Des chercheurs alertent sur la montée rapide de la résistance aux antibiotiques d’un ancien tueur

Image d'illustration. Seringue vaccinADN
Des chercheurs alertent sur la progression rapide de la résistance aux antibiotiques d’un agent pathogène ancien, autrefois maîtrisé par les traitements. Cette évolution menace l’efficacité des thérapies actuelles et suscite de vives préoccupations dans la communauté scientifique.
Tl;dr
- La typhoïde devient résistante aux antibiotiques majeurs.
- Les souches XDR se répandent rapidement à l’échelle mondiale.
- La vaccination est essentielle pour freiner la crise émergente.
Une menace qui ressurgit
Il fut un temps où la fièvre typhoïde, cette maladie millénaire, représentait une crainte constante dans de nombreux pays. Aujourd’hui, bien que largement jugulée dans les États développés, elle fait un retour remarqué sur le devant de la scène mondiale, portée par une évolution préoccupante de son agent infectieux : le Salmonella enterica sérovar Typhi, ou S. Typhi.

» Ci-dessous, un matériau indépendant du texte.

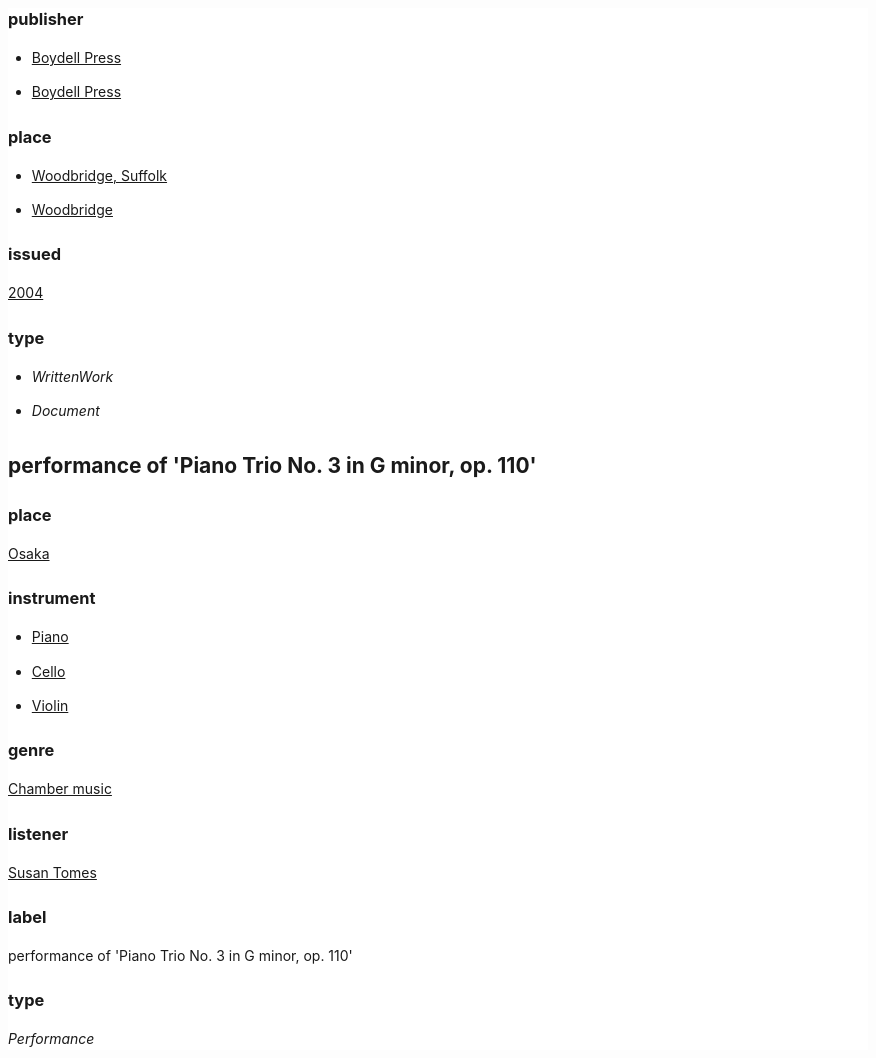 ### publisher

 - [Boydell Press](#Boydell-Press)

 - [Boydell Press](#Boydell-Press)

### place

 - [Woodbridge, Suffolk](#Woodbridge-Suffolk)

 - [Woodbridge](#Woodbridge)

### issued


[2004](#2004)

### type

 - *WrittenWork*

 - *Document*

## performance of 'Piano Trio No. 3 in G minor, op. 110'

### place


[Osaka](#Osaka)

### instrument

 - [Piano](#Piano)

 - [Cello](#Cello)

 - [Violin](#Violin)

### genre


[Chamber music](#Chamber-music)

### listener


[Susan Tomes](#Susan-Tomes)

### label


performance of 'Piano Trio No. 3 in G minor, op. 110'

### type


*Performance*
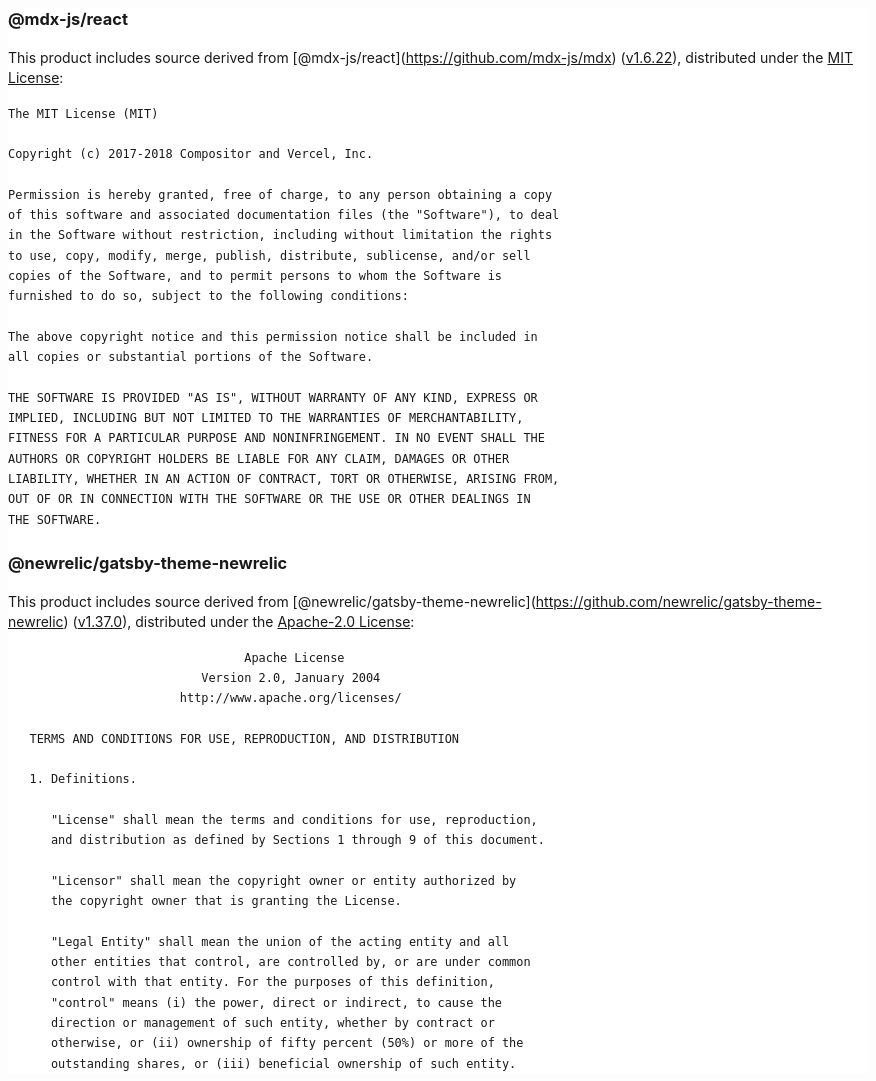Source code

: ### <span class="citation" data-cites="mdx-js/react">@mdx-js/react</span>

This product includes source derived from <span class="citation" data-cites="mdx-js/react">\[@mdx-js/react\]</span>(https://github.com/mdx-js/mdx) ([v1.6.22](https://github.com/mdx-js/mdx/tree/v1.6.22)), distributed under the [MIT License](https://github.com/mdx-js/mdx/blob/v1.6.22/license):

    The MIT License (MIT)

    Copyright (c) 2017-2018 Compositor and Vercel, Inc.

    Permission is hereby granted, free of charge, to any person obtaining a copy
    of this software and associated documentation files (the "Software"), to deal
    in the Software without restriction, including without limitation the rights
    to use, copy, modify, merge, publish, distribute, sublicense, and/or sell
    copies of the Software, and to permit persons to whom the Software is
    furnished to do so, subject to the following conditions:

    The above copyright notice and this permission notice shall be included in
    all copies or substantial portions of the Software.

    THE SOFTWARE IS PROVIDED "AS IS", WITHOUT WARRANTY OF ANY KIND, EXPRESS OR
    IMPLIED, INCLUDING BUT NOT LIMITED TO THE WARRANTIES OF MERCHANTABILITY,
    FITNESS FOR A PARTICULAR PURPOSE AND NONINFRINGEMENT. IN NO EVENT SHALL THE
    AUTHORS OR COPYRIGHT HOLDERS BE LIABLE FOR ANY CLAIM, DAMAGES OR OTHER
    LIABILITY, WHETHER IN AN ACTION OF CONTRACT, TORT OR OTHERWISE, ARISING FROM,
    OUT OF OR IN CONNECTION WITH THE SOFTWARE OR THE USE OR OTHER DEALINGS IN
    THE SOFTWARE.

### <span class="citation" data-cites="newrelic/gatsby-theme-newrelic">@newrelic/gatsby-theme-newrelic</span>

This product includes source derived from <span class="citation" data-cites="newrelic/gatsby-theme-newrelic">\[@newrelic/gatsby-theme-newrelic\]</span>(https://github.com/newrelic/gatsby-theme-newrelic) ([v1.37.0](https://github.com/newrelic/gatsby-theme-newrelic/tree/v1.37.0)), distributed under the [Apache-2.0 License](https://github.com/newrelic/gatsby-theme-newrelic/blob/v1.37.0/LICENSE):

                                     Apache License
                               Version 2.0, January 2004
                            http://www.apache.org/licenses/

       TERMS AND CONDITIONS FOR USE, REPRODUCTION, AND DISTRIBUTION

       1. Definitions.

          "License" shall mean the terms and conditions for use, reproduction,
          and distribution as defined by Sections 1 through 9 of this document.

          "Licensor" shall mean the copyright owner or entity authorized by
          the copyright owner that is granting the License.

          "Legal Entity" shall mean the union of the acting entity and all
          other entities that control, are controlled by, or are under common
          control with that entity. For the purposes of this definition,
          "control" means (i) the power, direct or indirect, to cause the
          direction or management of such entity, whether by contract or
          otherwise, or (ii) ownership of fifty percent (50%) or more of the
          outstanding shares, or (iii) beneficial ownership of such entity.
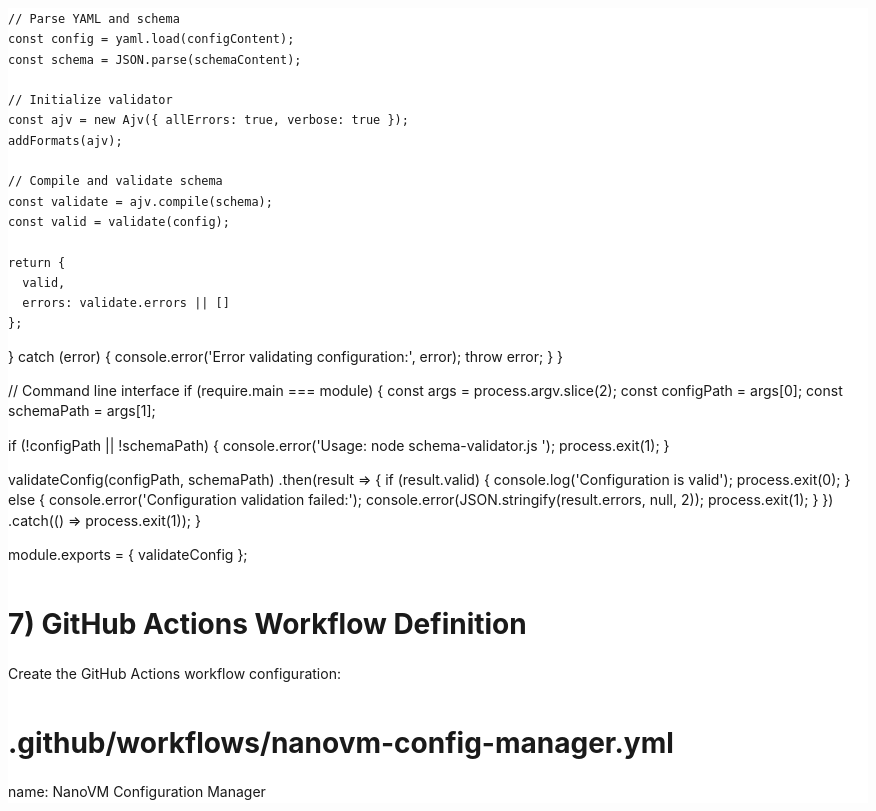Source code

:     // Parse YAML and schema
    const config = yaml.load(configContent);
    const schema = JSON.parse(schemaContent);
    
    // Initialize validator
    const ajv = new Ajv({ allErrors: true, verbose: true });
    addFormats(ajv);
    
    // Compile and validate schema
    const validate = ajv.compile(schema);
    const valid = validate(config);
    
    return {
      valid,
      errors: validate.errors || []
    };
  } catch (error) {
    console.error('Error validating configuration:', error);
    throw error;
  }
}

// Command line interface
if (require.main === module) {
  const args = process.argv.slice(2);
  const configPath = args[0];
  const schemaPath = args[1];
  
  if (!configPath || !schemaPath) {
    console.error('Usage: node schema-validator.js <configPath> <schemaPath>');
    process.exit(1);
  }
  
  validateConfig(configPath, schemaPath)
    .then(result => {
      if (result.valid) {
        console.log('Configuration is valid');
        process.exit(0);
      } else {
        console.error('Configuration validation failed:');
        console.error(JSON.stringify(result.errors, null, 2));
        process.exit(1);
      }
    })
    .catch(() => process.exit(1));
}

module.exports = { validateConfig };

# 7) GitHub Actions Workflow Definition
Create the GitHub Actions workflow configuration:

# .github/workflows/nanovm-config-manager.yml
name: NanoVM Configuration Manager
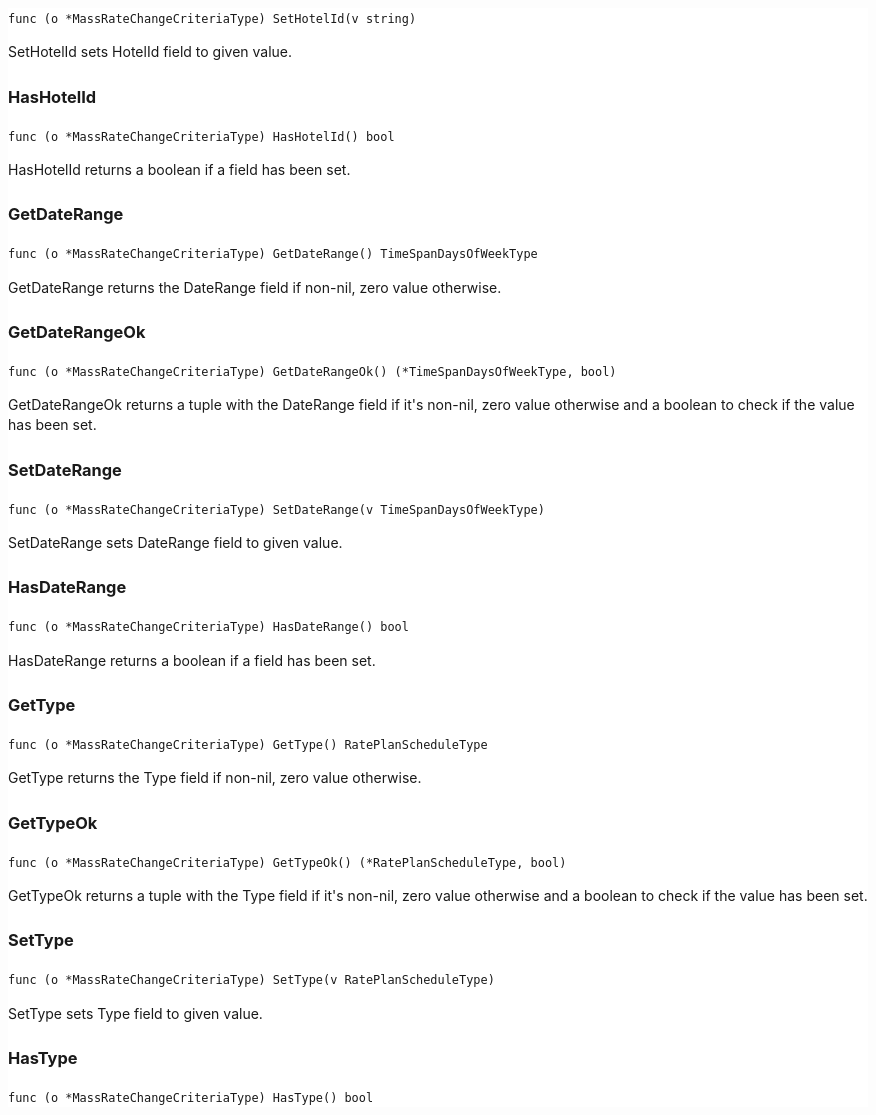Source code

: `func (o *MassRateChangeCriteriaType) SetHotelId(v string)`

SetHotelId sets HotelId field to given value.

### HasHotelId

`func (o *MassRateChangeCriteriaType) HasHotelId() bool`

HasHotelId returns a boolean if a field has been set.

### GetDateRange

`func (o *MassRateChangeCriteriaType) GetDateRange() TimeSpanDaysOfWeekType`

GetDateRange returns the DateRange field if non-nil, zero value otherwise.

### GetDateRangeOk

`func (o *MassRateChangeCriteriaType) GetDateRangeOk() (*TimeSpanDaysOfWeekType, bool)`

GetDateRangeOk returns a tuple with the DateRange field if it's non-nil, zero value otherwise
and a boolean to check if the value has been set.

### SetDateRange

`func (o *MassRateChangeCriteriaType) SetDateRange(v TimeSpanDaysOfWeekType)`

SetDateRange sets DateRange field to given value.

### HasDateRange

`func (o *MassRateChangeCriteriaType) HasDateRange() bool`

HasDateRange returns a boolean if a field has been set.

### GetType

`func (o *MassRateChangeCriteriaType) GetType() RatePlanScheduleType`

GetType returns the Type field if non-nil, zero value otherwise.

### GetTypeOk

`func (o *MassRateChangeCriteriaType) GetTypeOk() (*RatePlanScheduleType, bool)`

GetTypeOk returns a tuple with the Type field if it's non-nil, zero value otherwise
and a boolean to check if the value has been set.

### SetType

`func (o *MassRateChangeCriteriaType) SetType(v RatePlanScheduleType)`

SetType sets Type field to given value.

### HasType

`func (o *MassRateChangeCriteriaType) HasType() bool`
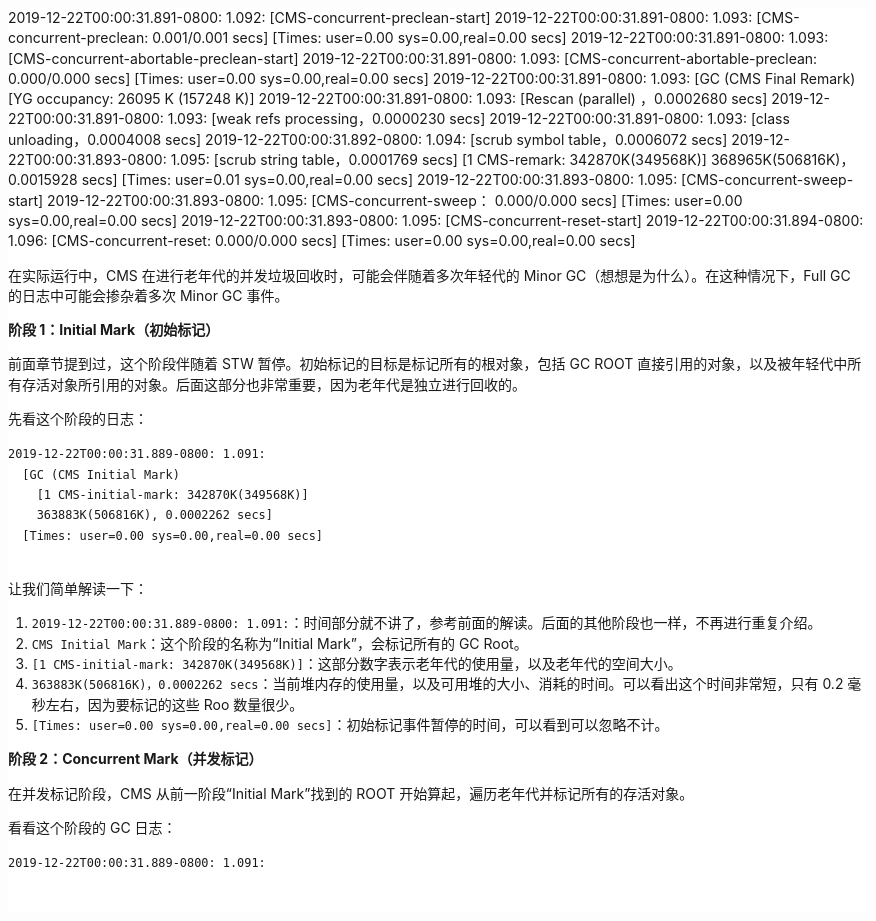 2019-12-22T00:00:31.891-0800: 1.092:
  [CMS-concurrent-preclean-start]
2019-12-22T00:00:31.891-0800: 1.093:
  [CMS-concurrent-preclean: 0.001/0.001 secs]
  [Times: user=0.00 sys=0.00,real=0.00 secs]
2019-12-22T00:00:31.891-0800: 1.093:
  [CMS-concurrent-abortable-preclean-start]
2019-12-22T00:00:31.891-0800: 1.093:
  [CMS-concurrent-abortable-preclean: 0.000/0.000 secs]
  [Times: user=0.00 sys=0.00,real=0.00 secs]
2019-12-22T00:00:31.891-0800: 1.093:
  [GC (CMS Final Remark)
    [YG occupancy: 26095 K (157248 K)]
    2019-12-22T00:00:31.891-0800: 1.093:
      [Rescan (parallel) ，0.0002680 secs]
    2019-12-22T00:00:31.891-0800: 1.093:
      [weak refs processing，0.0000230 secs]
    2019-12-22T00:00:31.891-0800: 1.093:
      [class unloading，0.0004008 secs]
    2019-12-22T00:00:31.892-0800: 1.094:
      [scrub symbol table，0.0006072 secs]
    2019-12-22T00:00:31.893-0800: 1.095:
      [scrub string table，0.0001769 secs]
      [1 CMS-remark: 342870K(349568K)]
    368965K(506816K)，0.0015928 secs]
  [Times: user=0.01 sys=0.00,real=0.00 secs]
2019-12-22T00:00:31.893-0800: 1.095:
  [CMS-concurrent-sweep-start]
2019-12-22T00:00:31.893-0800: 1.095:
  [CMS-concurrent-sweep： 0.000/0.000 secs]
  [Times: user=0.00 sys=0.00,real=0.00 secs]
2019-12-22T00:00:31.893-0800: 1.095:
  [CMS-concurrent-reset-start]
2019-12-22T00:00:31.894-0800: 1.096:
  [CMS-concurrent-reset: 0.000/0.000 secs]
  [Times: user=0.00 sys=0.00,real=0.00 secs]

</code></pre>
<p>在实际运行中，CMS 在进行老年代的并发垃圾回收时，可能会伴随着多次年轻代的 Minor GC（想想是为什么）。在这种情况下，Full GC 的日志中可能会掺杂着多次 Minor GC 事件。</p>
<p><strong>阶段 1：Initial Mark（初始标记）</strong></p>
<p>前面章节提到过，这个阶段伴随着 STW 暂停。初始标记的目标是标记所有的根对象，包括 GC ROOT 直接引用的对象，以及被年轻代中所有存活对象所引用的对象。后面这部分也非常重要，因为老年代是独立进行回收的。</p>
<p>先看这个阶段的日志：</p>
<pre><code class="language-shell">2019-12-22T00:00:31.889-0800: 1.091:
  [GC (CMS Initial Mark)
    [1 CMS-initial-mark: 342870K(349568K)]
    363883K(506816K), 0.0002262 secs]
  [Times: user=0.00 sys=0.00,real=0.00 secs]

</code></pre>
<p>让我们简单解读一下：</p>
<ol>
<li><code>2019-12-22T00:00:31.889-0800: 1.091:</code>：时间部分就不讲了，参考前面的解读。后面的其他阶段也一样，不再进行重复介绍。</li>
<li><code>CMS Initial Mark</code>：这个阶段的名称为“Initial Mark”，会标记所有的 GC Root。</li>
<li><code>[1 CMS-initial-mark: 342870K(349568K)]</code>：这部分数字表示老年代的使用量，以及老年代的空间大小。</li>
<li><code>363883K(506816K)，0.0002262 secs</code>：当前堆内存的使用量，以及可用堆的大小、消耗的时间。可以看出这个时间非常短，只有 0.2 毫秒左右，因为要标记的这些 Roo 数量很少。</li>
<li><code>[Times: user=0.00 sys=0.00,real=0.00 secs]</code>：初始标记事件暂停的时间，可以看到可以忽略不计。</li>
</ol>
<p><strong>阶段 2：Concurrent Mark（并发标记）</strong></p>
<p>在并发标记阶段，CMS 从前一阶段“Initial Mark”找到的 ROOT 开始算起，遍历老年代并标记所有的存活对象。</p>
<p>看看这个阶段的 GC 日志：</p>
<pre><code class="language-shell">2019-12-22T00:00:31.889-0800: 1.091:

Le problème ? Ce bacille adopte désormais des mécanismes sophistiqués de résistance aux antibiotiques. Une étude internationale publiée en 2022 a mis en lumière l’ampleur du phénomène : les chercheurs ont séquencé près de 3 500 génomes issus de cas enregistrés entre 2014 et 2019 dans des pays d’Asie du Sud tels que le Népal, le Bangladesh, le Pakistan et l’Inde. Le constat est sans appel : les souches dites XDR (pour « extensively drug-resistant ») progressent à grande vitesse, remplaçant peu à peu les variantes plus sensibles.
XDR Typhi : un péril mondial
Les souches XDR ne se contentent pas d’être imperméables aux antibiotiques traditionnels comme l’ampicilline ou le chloramphénicol ; elles commencent aussi à défier les traitements plus récents, incluant fluoroquinolones et céphalosporines de troisième génération. Plus inquiétant encore, ces super-bactéries se propagent bien au-delà des frontières sud-asiatiques. Depuis 1990, près de 200 cas d’exportation ont été identifiés vers l’Afrique de l’Est et du Sud-Est, mais aussi jusqu’au Royaume-Uni, aux États-Unis et au Canada.
Face à cette montée en puissance, le Pr Jason Andrews (Stanford University) confiait : « La vitesse à laquelle ces souches résistantes émergent et circulent internationalement suscite une vive inquiétude et souligne l’urgence d’élargir les mesures préventives. » Cette alerte n’est pas nouvelle ; dès 2016 au Pakistan était isolée la première souche XDR. Trois ans plus tard, elle dominait déjà localement.
L’arsenal thérapeutique s’épuise
Pendant des décennies, l’espoir reposait sur les antimicrobiens de dernière génération — quinolones ou macrolides notamment. Hélas, dès le début des années 2000 en Asie du Sud-Est, plus de 85 % des isolats portaient déjà une résistance aux quinolones ; quant à la céphalosporine, elle subissait le même sort. Aujourd’hui, il ne reste qu’une option orale : l’azithromycine. Mais la fenêtre se referme rapidement : selon les scientifiques ayant mené l’étude récente, des mutations facilitant sa résistance se multiplient dangereusement. Si ces dernières venaient à être intégrées par XDR S. Typhi… alors tous les traitements oraux actuels pourraient devenir inefficaces.
Vaccination et prévention : des solutions pressantes
Devant ce panorama sombre — rappelons que la maladie peut être mortelle dans un cas sur cinq si non traitée — la solution passe principalement par la vaccination. Plusieurs experts soulignent que :
- L’introduction massive du vaccin conjugué contre la typhoïde pourrait prévenir jusqu’à 36 % des cas chez les enfants urbains (d’après une étude indienne).
Des pays comme le Pakistan montrent la voie en généralisant ces campagnes vaccinales ; l’OMS a validé quatre vaccins depuis avril 2025 pour accompagner ce mouvement mondial.
Rien n’indique que ce défi sanitaire restera circonscrit à une seule région du globe. L’histoire récente nous enseigne que les maladies savent franchir toutes les frontières — raison supplémentaire pour investir sans délai dans la recherche et rendre accessibles ces vaccins partout où ils sont nécessaires.